Replacement Backlog[producer] = INTEG( |
replacement orders[producer] - replacement shipments[producer], |
replacement orders[producer] * norm delivery delay) |
Units: Gadget
replacement orders[producer] = Product In Use[producer]/ |
average life product |
Units: Gadget/Year
replacement shipments[producer] = total shipments[producer] * Replacement Backlog[producer]/total backlog[producer]
Units: Gadget/Year
total backlog[producer] = New Backlog[producer] + Replacement Backlog[producer]
Units: Gadget
total orders[producer] = new orders[producer] + replacement orders[producer]
Units: Gadget/Year
total shipments[producer] = production[producer]
Units: Gadget/Year
Waiting Customers = INTEG( |
committals - completions, |
SUM(New Backlog[producer!])/product per customer) |
These modified equations include both equations to which Subscripts have been added to all variables, and equations containing some Subscripted variables. There are a number of SUM functions used to go from looking at one production sector to all production sectors.
In the production sector we need to redo the equation for orders received as
orders received[producer] = total orders[producer]
All of the logic for allocating demand is now done in the consumption sector. One important note is that no equation depends on the number of production sectors. This model can be modified to include additional production sectors by simply changing the equation for producer subscript range definition.
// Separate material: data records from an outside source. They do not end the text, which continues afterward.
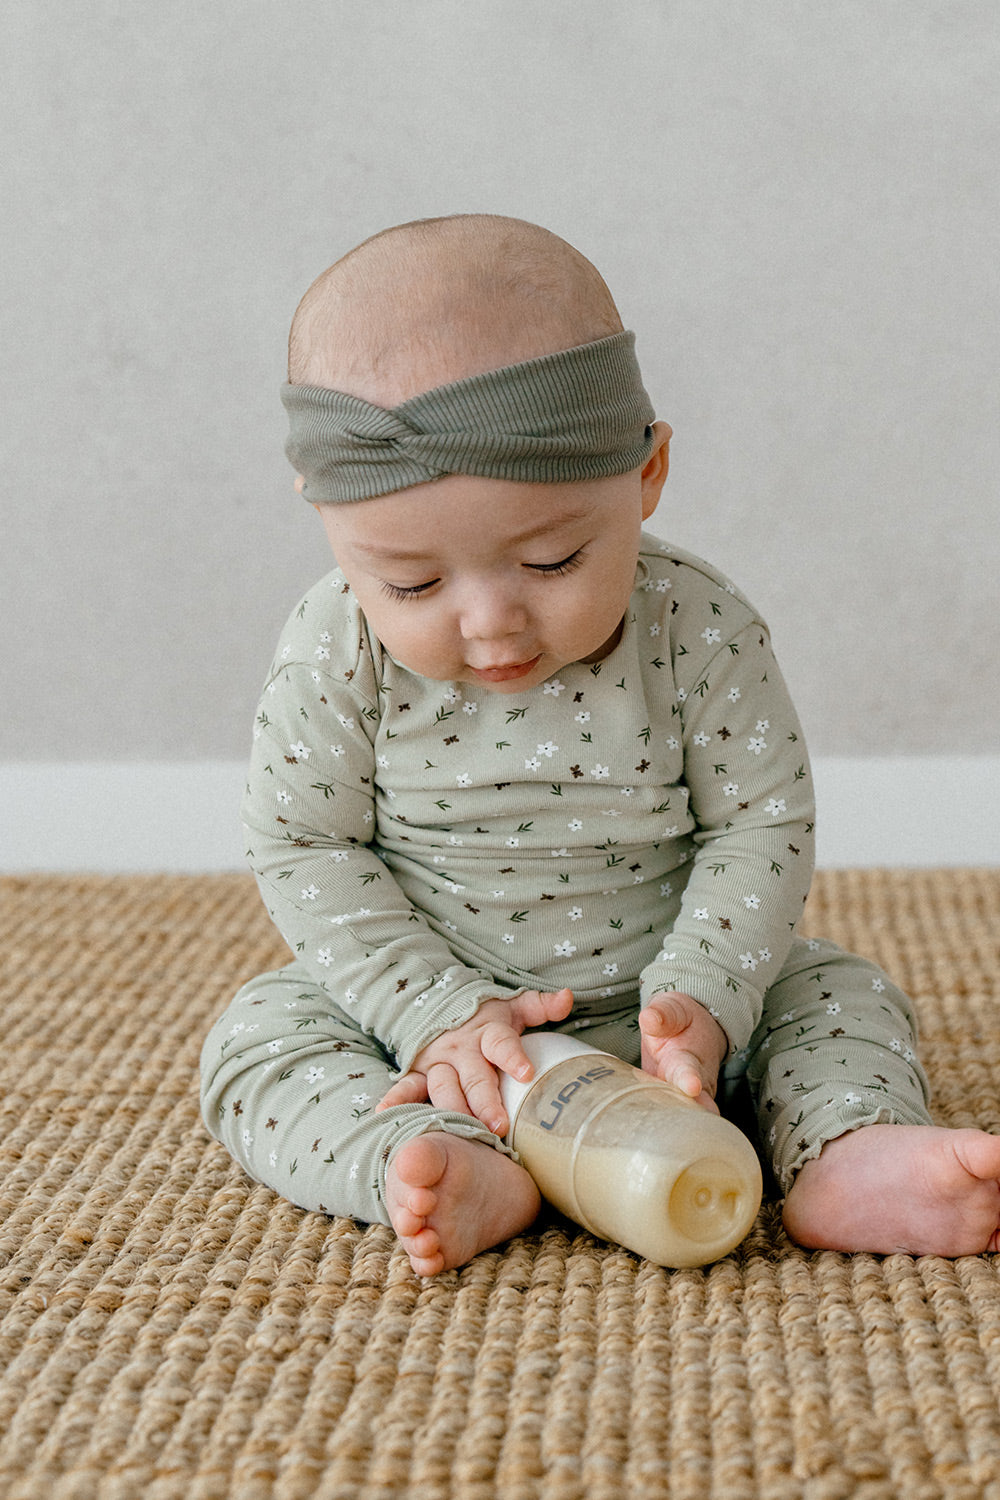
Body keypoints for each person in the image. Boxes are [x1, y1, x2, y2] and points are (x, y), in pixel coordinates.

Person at [201, 214, 1000, 1275]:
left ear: (647, 475)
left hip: (671, 1016)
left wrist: (703, 998)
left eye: (550, 561)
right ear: (323, 517)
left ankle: (841, 1151)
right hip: (441, 1035)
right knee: (257, 1042)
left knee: (840, 994)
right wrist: (436, 1013)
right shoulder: (333, 649)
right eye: (413, 583)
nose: (488, 622)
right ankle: (435, 1153)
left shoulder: (698, 629)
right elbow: (305, 845)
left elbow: (759, 820)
When this model is simulated using the base parameters the behavior is precisely the same as the previous model, since the relative attractiveness of each firm is identical. Changing time to adjust capacity[US] to 2, however, produces dramatically different results.
Here the simulation was run for 10 years to show the long term results. Slowing down the adjustment of capacity does very little to smooth out the adjustment process. Instead, demand shifts to the other supplier, who ends up with nearly twice the final market. In this case if we look at delivery delay and committal producer fraction for the two suppliers we see:
There is a persistent difference in delivery delay, and it is interesting how long we lose market share. Even as our delivery delay falls, so does theirs. Furthermore, because they are growing more quickly than us, average delivery delay falls very quickly as well.